DTM Capabilities Used

  • Simulate the communications and data model for each Client, Server, Publisher, or Subscriber in a substation
  • Load IED configurations based on SCL Files (IEC 61850), DNP3 XML Device Profiles, or point lists
  • Import an entire IEC 61850 substation configuration based on SCD File
  • Simulated IEC 61850 Clients subscribe to Control Blocks (Reports, Logs, GOOSE) or issue commands to Servers
  • Simulated IEC 61850 Servers publish and subscribe GOOSE messages
  • Simulated DNP3 or IEC 60870-5 Masters can read, poll, or request reports from Outstations
  • Simulate gateways and protocol translators with scripting and simulated data devices


Example:  Simulating an IEC 61850 Substation

This example shows a simulation of multiple bay controllers, protection devices, and an HMI in an IEC 61850 based automated substation.  The station bus has MMS based Client/Server connections with Reports, Controls, and Logs. The process bus has broadcast GOOSE messages and Sampled Values streams which are subscribed to by different components.  The Object Models, Data Sets, Control Blocks, and subscription configurations need to be verified to ensure that the right information is available to different devices across the substation. 

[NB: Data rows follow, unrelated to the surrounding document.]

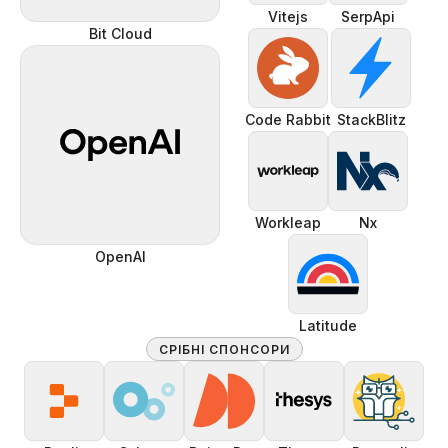
Vitejs
SerpApi
Bit Cloud
Code Rabbit
StackBlitz
Workleap
Nx
OpenAI
Latitude
СРІБНІ СПОНСОРИ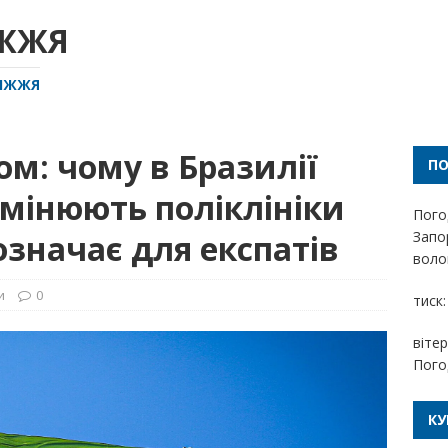
ІЖЖЯ
РІЖЖЯ
м: чому в Бразилії
П
мінюють поліклініки
Пого
означає для експатів
Запо
волог
и
0
тиск:
вітер
Пого
КУ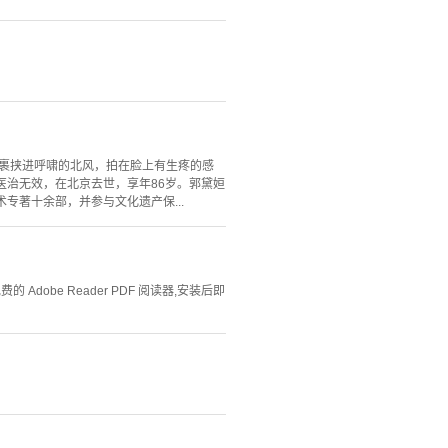
，裹挟进呼啸的北风，拍在脸上有生疼的感
医治无效，在北京去世，享年86岁。郭黛姮
专著十余部，并参与文化遗产保...
Adobe Reader PDF 阅读器,安装后即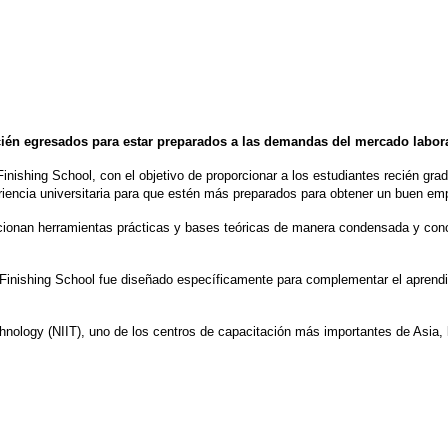
ién egresados para estar preparados a las demandas del mercado labora
Finishing School, con el objetivo de proporcionar a los estudiantes recién gr
encia universitaria para que estén más preparados para obtener un buen em
cionan herramientas prácticas y bases teóricas de manera condensada y concr
 Finishing School fue diseñado específicamente para complementar el aprendiz
chnology (NIIT), uno de los centros de capacitación más importantes de Asia, 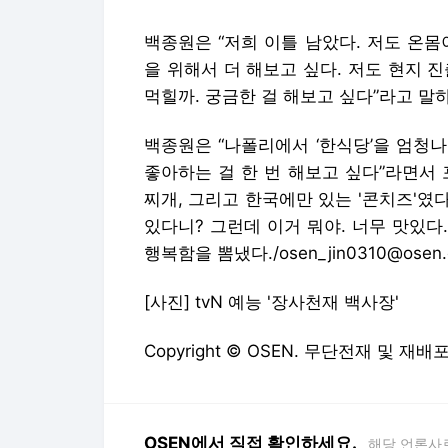
백종원은 “저희 이틀 남았다. 저도 온
을 위해서 더 해보고 싶다. 저도 현지 
먹힐까. 궁금한 걸 해보고 싶다”라고 말
백종원은 “나폴리에서 ‘한식당’을 엄청
좋아하는 걸 한 번 해보고 싶다”라면서
찌개, 그리고 한국에만 있는 '콘치즈'였
있다니? 그런데 이거 뭐야. 너무 맛있다
행복함을 뽐냈다./osen_jin0310@osen.c
[사진] tvN 예능 '장사천재 백사장'
Copyright © OSEN. 무단전재 및 재배
OSEN에서 직접 확인하세요.
해당 언론사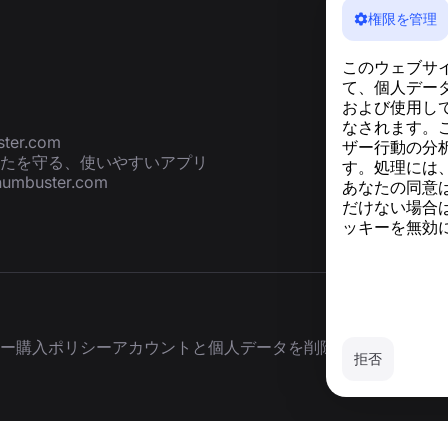
権限を管理
このウェブサ
て、個人デー
および使用し
なされます。
ter.com
ザー行動の分析
たを守る、使いやすいアプリ
す。処理には
numbuster.com
あなたの同意
だけない場合
ッキーを無効
ー
購入ポリシー
アカウントと個人データを削除
拒否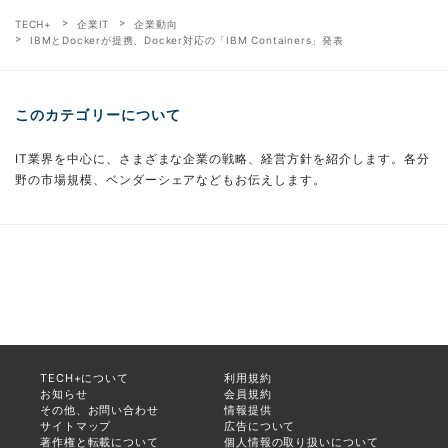
TECH+
企業IT
企業動向
IBMとDockerが提携、Docker対応の「IBM Containers」発表
このカテゴリーについて
IT業界を中心に、さまざまな企業の戦略、経営方針を紹介します。各分
野の市場規模、ベンダーシェアなどもお伝えします。
TECH+について
利用規約
お知らせ
会員規約
その他、お問い合わせ
情報提供
サイトマップ
広告について
著作権と転載について
個人情報の取り扱いについて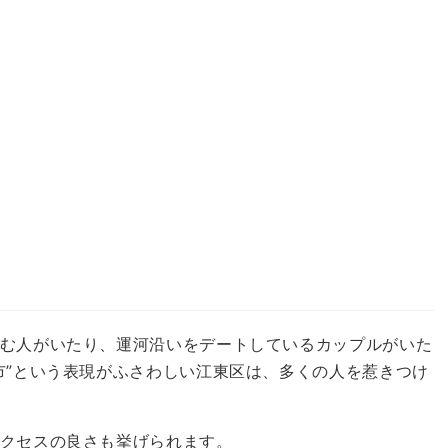
む人がいたり、運河沿いをデートしているカップルがいた
市”という表現がふさわしい江東区は、多くの人を惹きつけ
クセスの良さも挙げられます。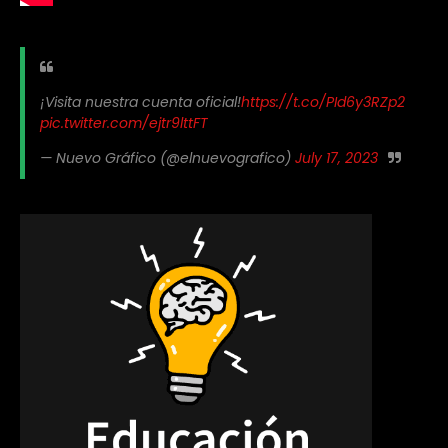
¡Visita nuestra cuenta oficial!
https://t.co/PId6y3RZp2
pic.twitter.com/ejtr9lttFT
— Nuevo Gráfico (@elnuevografico)
July 17, 2023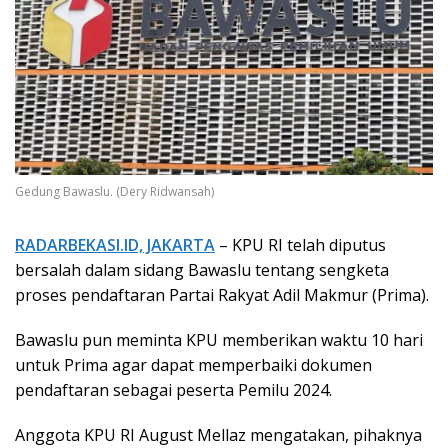
Gedung Bawaslu. (Dery Ridwansah)
RADARBEKASI.ID, JAKARTA
– KPU RI telah diputus
bersalah dalam sidang Bawaslu tentang sengketa
proses pendaftaran Partai Rakyat Adil Makmur (Prima).
Bawaslu pun meminta KPU memberikan waktu 10 hari
untuk Prima agar dapat memperbaiki dokumen
pendaftaran sebagai peserta Pemilu 2024.
Anggota KPU RI August Mellaz mengatakan, pihaknya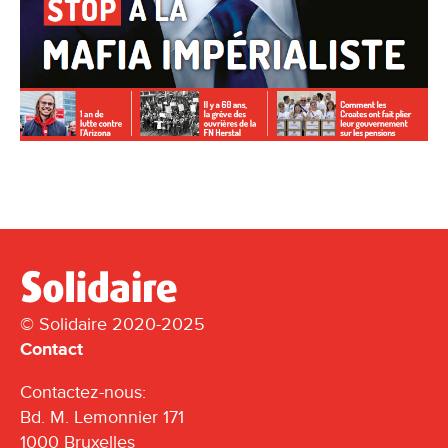
© Solidaire 2020-2025
Contact
Contactez-nous:
Bd. M. Lemonnier 171
1000 Bruxelles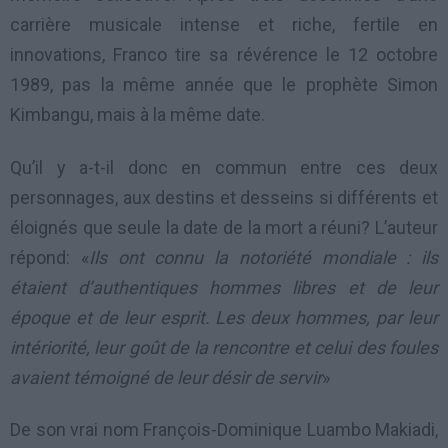
carrière musicale intense et riche, fertile en
innovations, Franco tire sa révérence le 12 octobre
1989, pas la même année que le prophète Simon
Kimbangu, mais à la même date.
Qu’il y a-t-il donc en commun entre ces deux
personnages, aux destins et desseins si différents et
éloignés que seule la date de la mort a réuni? L’auteur
répond: «
Ils ont connu la notoriété mondiale : ils
étaient d’authentiques hommes libres et de leur
époque et de leur esprit. Les deux hommes, par leur
intériorité, leur goût de la rencontre et celui des foules
avaient témoigné de leur désir de servir
»
De son vrai nom François-Dominique Luambo Makiadi,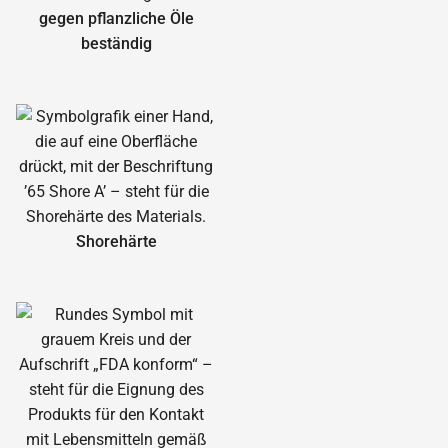
gegen pflanzliche Öle
beständig
Shorehärte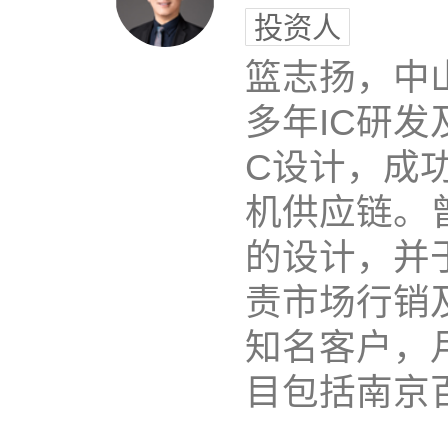
投资人
篮志扬，中
多年IC研发
C设计，成功
机供应链。曾在
的设计，并于
责市场行销
知名客户，
目包括南京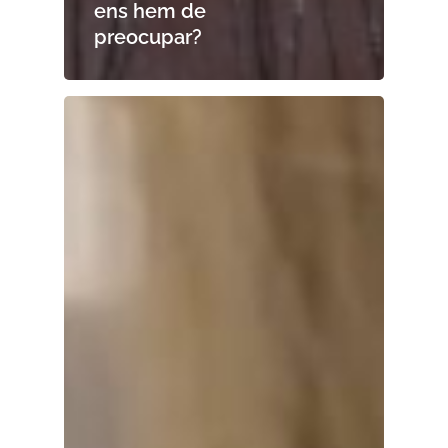
ens hem de
preocupar?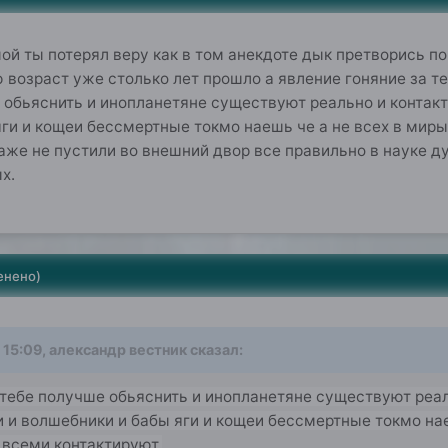
 мой ты потерял веру как в том анекдоте дык претворись п
возраст уже столько лет прошло а явление гоняние за т
 обьяснить и инопланетяне существуют реально и контак
ги и кощеи бессмертные токмо наешь че а не всех в миры
аже не пустили во внешний двор все правильно в науке д
х.
енено)
 15:09,
александр вестник
сказал:
 тебе получше обьяснить и инопланетяне существуют реа
 и волшебники и бабы яги и кощеи бессмертные токмо нае
 всеми контактируют.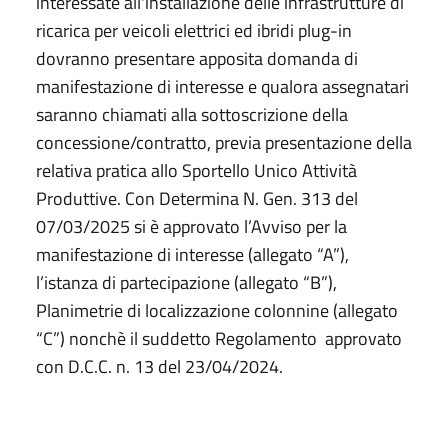
interessate all'installazione delle infrastrutture di
ricarica per veicoli elettrici ed ibridi plug-in
dovranno presentare apposita domanda di
manifestazione di interesse e qualora assegnatari
saranno chiamati alla sottoscrizione della
concessione/contratto, previa presentazione della
relativa pratica allo Sportello Unico Attività
Produttive. Con Determina N. Gen. 313 del
07/03/2025 si è approvato l’Avviso per la
manifestazione di interesse (allegato “A”),
l’istanza di partecipazione (allegato “B”),
Planimetrie di localizzazione colonnine (allegato
“C”) nonchè il suddetto Regolamento approvato
con D.C.C. n. 13 del 23/04/2024.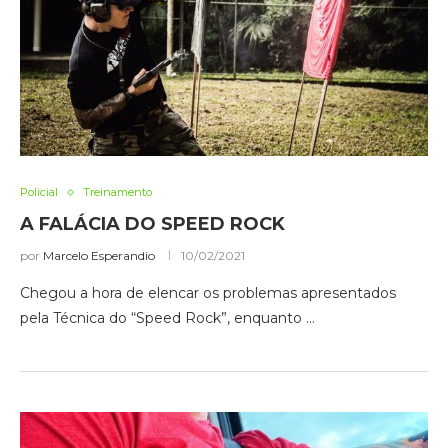
Policial
Treinamento
A FALÁCIA DO SPEED ROCK
por
Marcelo Esperandio
10/02/2021
Chegou a hora de elencar os problemas apresentados
pela Técnica do “Speed Rock”, enquanto …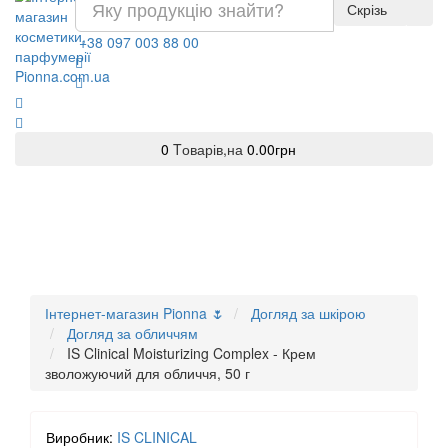
Скрізь
+38 097 003 88 00
0
Tоварів,
на
0.00грн
Інтернет-магазин Pionna 🌷
Догляд за шкірою
Догляд за обличчям
IS Clinical Moisturizing Complex - Крем
зволожуючий для обличчя, 50 г
Виробник:
IS CLINICAL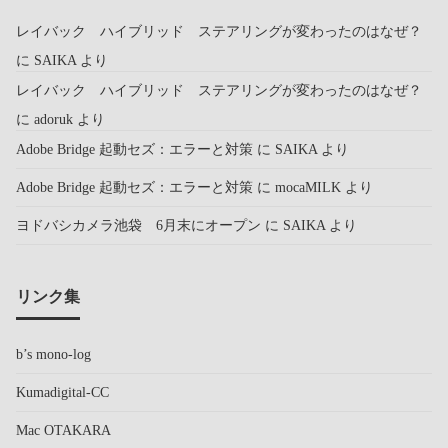
レイバック ハイブリッド ステアリングが変わったのはなぜ？
に
SAIKA
より
レイバック ハイブリッド ステアリングが変わったのはなぜ？
に
adoruk
より
Adobe Bridge 起動セズ：エラーと対策
に
SAIKA
より
Adobe Bridge 起動セズ：エラーと対策
に
mocaMILK
より
ヨドバシカメラ池袋 6月末にオープン
に
SAIKA
より
リンク集
b’s mono-log
Kumadigital-CC
Mac OTAKARA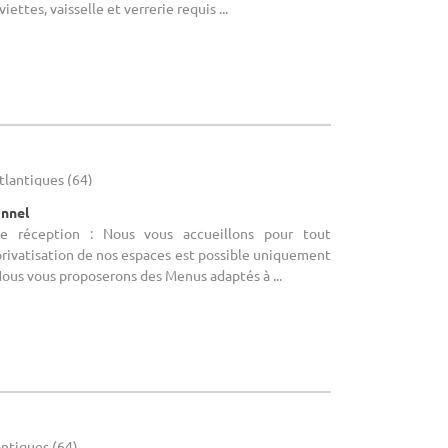
iettes, vaisselle et verrerie requis ...
tlantiques (64)
onnel
de réception : Nous vous accueillons pour tout
rivatisation de nos espaces est possible uniquement
 Nous vous proposerons des Menus adaptés à ...
antiques (64)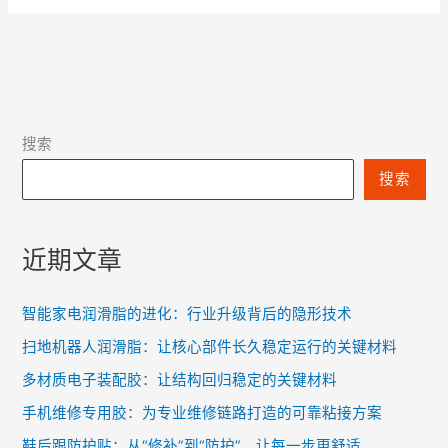
搜索
搜索
近期文章
智能家电润滑脂的进化：行业升级背后的隐形技术
扫地机器人润滑脂：让核心部件长久稳定运行的关键材料
多材质电子装配胶：让结构回归稳定的关键材料
手机维修专用胶：为专业维修链路打造的可靠粘接方案
鞋后跟防护贴：从“修补”到“防护”，让每一步更舒适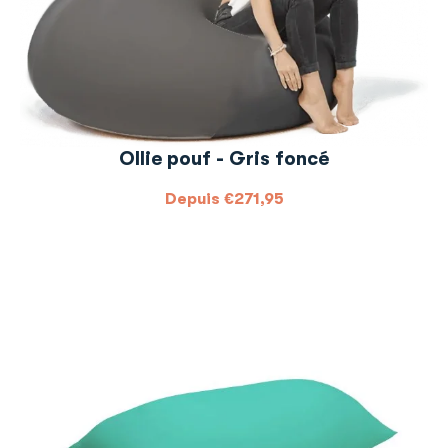
Ollie pouf - Gris foncé
Depuis
€
271,95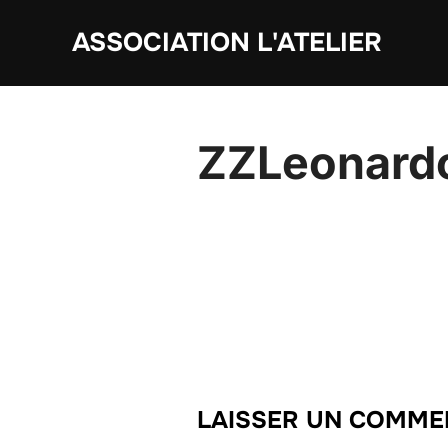
Aller
ASSOCIATION L'ATELIER
au
contenu
ZZLeonard
LAISSER UN COMME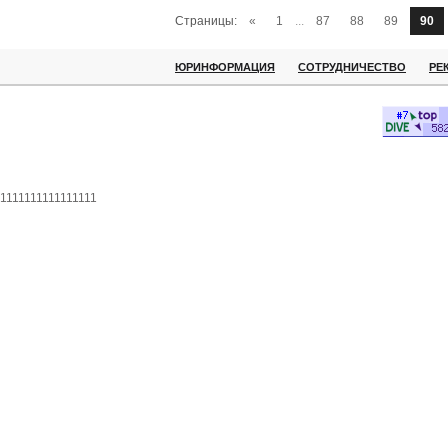
Страницы:
«
1
...
87
88
89
90
ЮРИНФОРМАЦИЯ
СОТРУДНИЧЕСТВО
РЕ
1111111111111111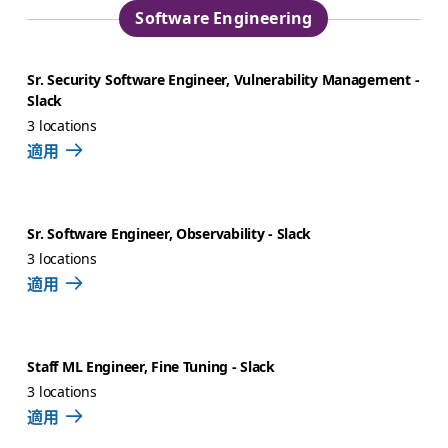
Software Engineering
Sr. Security Software Engineer, Vulnerability Management -
Slack
3 locations
適用
Sr. Software Engineer, Observability - Slack
3 locations
適用
Staff ML Engineer, Fine Tuning - Slack
3 locations
適用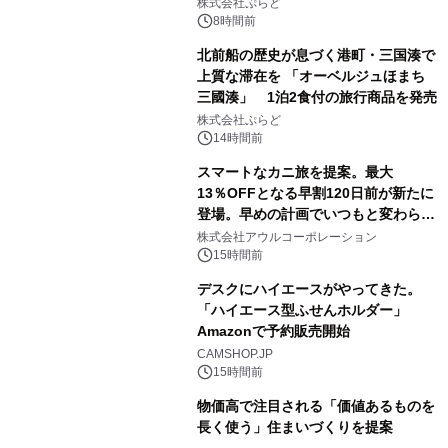
サウナも 「THE BOXY AWAJI」のお
株式会社ぷらど
得な素泊まり連泊プランで
8時間前
北前船の歴史が息づく港町・三国湊で
上質な滞在を 「オーベルジュほまち
三國湊」 1泊2食付の旅行商品を発売
株式会社ぷらど
14時間前
スマートなカニ旅を提案。最大
13％OFFとなる早割120日前が新たに
登場。早めの計画でいつもと変わらぬ
大人の冬旅を。ー夕日ヶ浦温泉「佳松
株式会社アウルコーポレーション
苑 別邸ふうか」ー
15時間前
デスクにハイエースがやってきた。
「ハイエース型ふせんホルダー」
Amazonで予約販売開始
CAMSHOP.JP
15時間前
物価高で注目される「価値あるものを
長く使う」住まいづくりを提案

DTM is simulating the communications and Object Models of the Bay Controllers and protection IEDs. The simulation can be run on a single PC or distributed across multiple hosts to test the communication configuration of the substation with a real station bus and process bus.  IED configurations are loaded from SCL files (.ICD or .SCD) including the Object Models, services, and communications. The HMI is a simulated IEC 61850 Client which subscribes to Control Blocks in the IEDs and issues controls to the IEDs.

Test cases can be built on top of these simulated devices to test specific substation automation processes.  In this example, GOOSE message publishing and subscribing configurations are tested by generating specific data changes which test GOOSE signals all the way through the Publisher's Object Model, Data Set, and Control Block to the Subscriber's External Reference. Also in this example, the IEC 61850 Client is testing the Report Control Blocks that are configured in the IEDs.

IED behavior can be modeled with scripting capability in DTM which is highly configurable. Variables in scripts can be driven by the transition of specific Data Attributes in the Object Model. Scripts can also directly set Data Attributes in the Object Model. GOOSE publishing and subscribing can tie directly into scripting functions based on configuration of Control Blocks and Data Sets in SCL Files. In this way, scripts can be created to monitor and verify entire data paths in the system. Data changes can be driven by playing back captured CSV files from real systems.  Data change time steps can be configured to a specific number of seconds or follow the captured time steps from the CSV file.